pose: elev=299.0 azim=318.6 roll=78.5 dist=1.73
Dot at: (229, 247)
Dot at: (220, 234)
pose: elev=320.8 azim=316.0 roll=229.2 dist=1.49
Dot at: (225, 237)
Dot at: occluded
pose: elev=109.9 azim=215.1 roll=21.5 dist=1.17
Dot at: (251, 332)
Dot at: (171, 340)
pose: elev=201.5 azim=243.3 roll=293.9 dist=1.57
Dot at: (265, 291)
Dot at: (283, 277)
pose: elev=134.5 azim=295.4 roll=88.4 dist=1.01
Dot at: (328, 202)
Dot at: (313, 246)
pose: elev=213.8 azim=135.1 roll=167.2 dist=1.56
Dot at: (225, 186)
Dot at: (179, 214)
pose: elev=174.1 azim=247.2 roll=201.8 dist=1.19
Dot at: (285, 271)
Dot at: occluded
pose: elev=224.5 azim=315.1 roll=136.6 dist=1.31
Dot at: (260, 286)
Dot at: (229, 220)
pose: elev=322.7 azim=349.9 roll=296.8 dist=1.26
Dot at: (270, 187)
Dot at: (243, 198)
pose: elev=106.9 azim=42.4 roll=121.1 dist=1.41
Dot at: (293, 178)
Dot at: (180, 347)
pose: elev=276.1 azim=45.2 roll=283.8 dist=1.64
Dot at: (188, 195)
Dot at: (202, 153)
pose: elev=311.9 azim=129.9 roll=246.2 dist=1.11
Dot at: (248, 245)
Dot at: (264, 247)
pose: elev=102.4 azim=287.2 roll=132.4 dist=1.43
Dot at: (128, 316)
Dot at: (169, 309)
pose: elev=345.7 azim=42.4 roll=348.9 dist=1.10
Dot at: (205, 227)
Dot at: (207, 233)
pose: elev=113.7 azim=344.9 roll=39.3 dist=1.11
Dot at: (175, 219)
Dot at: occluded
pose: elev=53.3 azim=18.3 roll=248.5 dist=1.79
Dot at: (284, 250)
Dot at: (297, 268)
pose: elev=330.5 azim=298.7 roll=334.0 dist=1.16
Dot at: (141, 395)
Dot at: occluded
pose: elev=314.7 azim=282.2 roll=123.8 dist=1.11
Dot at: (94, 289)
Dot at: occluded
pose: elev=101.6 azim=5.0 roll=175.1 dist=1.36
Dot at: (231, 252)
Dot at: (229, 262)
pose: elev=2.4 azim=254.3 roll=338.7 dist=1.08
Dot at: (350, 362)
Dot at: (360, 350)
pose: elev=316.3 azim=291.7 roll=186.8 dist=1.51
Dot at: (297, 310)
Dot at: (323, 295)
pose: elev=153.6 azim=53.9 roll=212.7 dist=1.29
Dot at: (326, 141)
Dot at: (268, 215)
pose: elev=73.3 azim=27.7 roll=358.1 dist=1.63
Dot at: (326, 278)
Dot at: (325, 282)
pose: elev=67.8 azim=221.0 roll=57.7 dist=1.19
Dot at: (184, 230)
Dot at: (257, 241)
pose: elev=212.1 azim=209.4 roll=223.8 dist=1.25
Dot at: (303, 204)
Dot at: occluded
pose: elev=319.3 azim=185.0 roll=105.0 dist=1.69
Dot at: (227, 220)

Uit te voeren: Bewerk de volledige lijst hierboven door overal "dist" te vervangen door "afstand". Laat al het overige ongewijzigd.

Uitvoer hieronder:
pose: elev=299.0 azim=318.6 roll=78.5 afstand=1.73
Dot at: (229, 247)
Dot at: (220, 234)
pose: elev=320.8 azim=316.0 roll=229.2 afstand=1.49
Dot at: (225, 237)
Dot at: occluded
pose: elev=109.9 azim=215.1 roll=21.5 afstand=1.17
Dot at: (251, 332)
Dot at: (171, 340)
pose: elev=201.5 azim=243.3 roll=293.9 afstand=1.57
Dot at: (265, 291)
Dot at: (283, 277)
pose: elev=134.5 azim=295.4 roll=88.4 afstand=1.01
Dot at: (328, 202)
Dot at: (313, 246)
pose: elev=213.8 azim=135.1 roll=167.2 afstand=1.56
Dot at: (225, 186)
Dot at: (179, 214)
pose: elev=174.1 azim=247.2 roll=201.8 afstand=1.19
Dot at: (285, 271)
Dot at: occluded
pose: elev=224.5 azim=315.1 roll=136.6 afstand=1.31
Dot at: (260, 286)
Dot at: (229, 220)
pose: elev=322.7 azim=349.9 roll=296.8 afstand=1.26
Dot at: (270, 187)
Dot at: (243, 198)
pose: elev=106.9 azim=42.4 roll=121.1 afstand=1.41
Dot at: (293, 178)
Dot at: (180, 347)
pose: elev=276.1 azim=45.2 roll=283.8 afstand=1.64
Dot at: (188, 195)
Dot at: (202, 153)
pose: elev=311.9 azim=129.9 roll=246.2 afstand=1.11
Dot at: (248, 245)
Dot at: (264, 247)
pose: elev=102.4 azim=287.2 roll=132.4 afstand=1.43
Dot at: (128, 316)
Dot at: (169, 309)
pose: elev=345.7 azim=42.4 roll=348.9 afstand=1.10
Dot at: (205, 227)
Dot at: (207, 233)
pose: elev=113.7 azim=344.9 roll=39.3 afstand=1.11
Dot at: (175, 219)
Dot at: occluded
pose: elev=53.3 azim=18.3 roll=248.5 afstand=1.79
Dot at: (284, 250)
Dot at: (297, 268)
pose: elev=330.5 azim=298.7 roll=334.0 afstand=1.16
Dot at: (141, 395)
Dot at: occluded
pose: elev=314.7 azim=282.2 roll=123.8 afstand=1.11
Dot at: (94, 289)
Dot at: occluded
pose: elev=101.6 azim=5.0 roll=175.1 afstand=1.36
Dot at: (231, 252)
Dot at: (229, 262)
pose: elev=2.4 azim=254.3 roll=338.7 afstand=1.08
Dot at: (350, 362)
Dot at: (360, 350)
pose: elev=316.3 azim=291.7 roll=186.8 afstand=1.51
Dot at: (297, 310)
Dot at: (323, 295)
pose: elev=153.6 azim=53.9 roll=212.7 afstand=1.29
Dot at: (326, 141)
Dot at: (268, 215)
pose: elev=73.3 azim=27.7 roll=358.1 afstand=1.63
Dot at: (326, 278)
Dot at: (325, 282)
pose: elev=67.8 azim=221.0 roll=57.7 afstand=1.19
Dot at: (184, 230)
Dot at: (257, 241)
pose: elev=212.1 azim=209.4 roll=223.8 afstand=1.25
Dot at: (303, 204)
Dot at: occluded
pose: elev=319.3 azim=185.0 roll=105.0 afstand=1.69
Dot at: (227, 220)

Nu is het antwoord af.